Golden Ridge Resources (GLDN.V) was the number one trader on the Venture today by dollar volume, trading 18 million shares to finish at $0.32 cents. The Golden Ridge action started five days ago as the volume picked up as the street started to anticipate results from wide mineralized intersections at the Hank project from (get this) “the Williams zone,” which has a nice ring to it, and maps well, right in the middle of The Triangle.

Location map of the Hank project (incl Williams zone) courtesy Golden Ridge

Drilling of a copper gold soil anomaly led to a just-announced first-hole-of-the-season strike measuring 327 metres of 0.31% copper, 0.35 g/t gold and 1.94 grams per ton of silver.

Copper-gold porphyries are known to be found in these volcanics, and have been developed into many respectable and rich operating projects. The company doesn’t know about the true width of this zone. It appears to represents a discovery that is separate from the gold-silver-lead-zinc zone that they drilled last summer, which came up with some nice grades of its own (project page lists 60.27m of 2.60 g/t gold equivalent). Not to be outdone, GLDN has its own Eskay Creek / Delaware Resources / Calpine alumni as chairman in Larry Nagy.

If you haven’t got a guy who can tell first hand Murray Pezim stories as your chairman, do you even count in the triangle?

73 million outstanding shares gives GLDN a $23.9 million market cap. They had $3 million in cash in March, so expect them to be raising some money.

When a company with a decent width of a decent grade plans on drilling in the golden triangle, where the only way to get anything in and out practically (including drill rigs and camps) is by helicopter, they’re going to need money.
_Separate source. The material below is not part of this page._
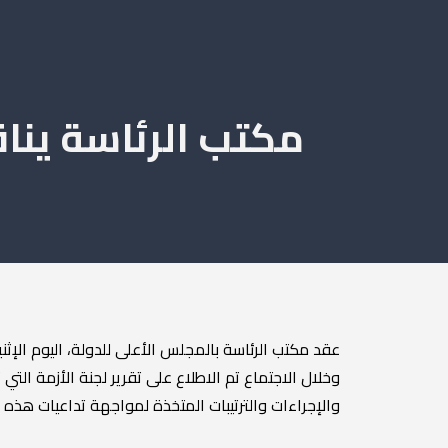
مكتب الرئاسة يناق
وخلال الاجتماع تم الاطلاع على تقرير لجنة الأزمة التي 
والإجراءات والترتيبات المتخذة لمواجهة تداعيات هذه ا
With those widths of those grades over those market caps in that area…

If you’ve got the money, honey, I’ve got the time.


Shout out to a few telephone-junkie gold bugs that I knew coming up in the biz who are no longer with us, but are no doubt trying to get through to their broker from wherever they ended up. They’d love this action.

Psst! Greg left out the best part of the Eskay Creek story. Legend is hole 109 hit the pay zone way below the target depth because the project geologist was passed out drunk and the driller, who was being paid by the foot, didn’t have anyone to stop him.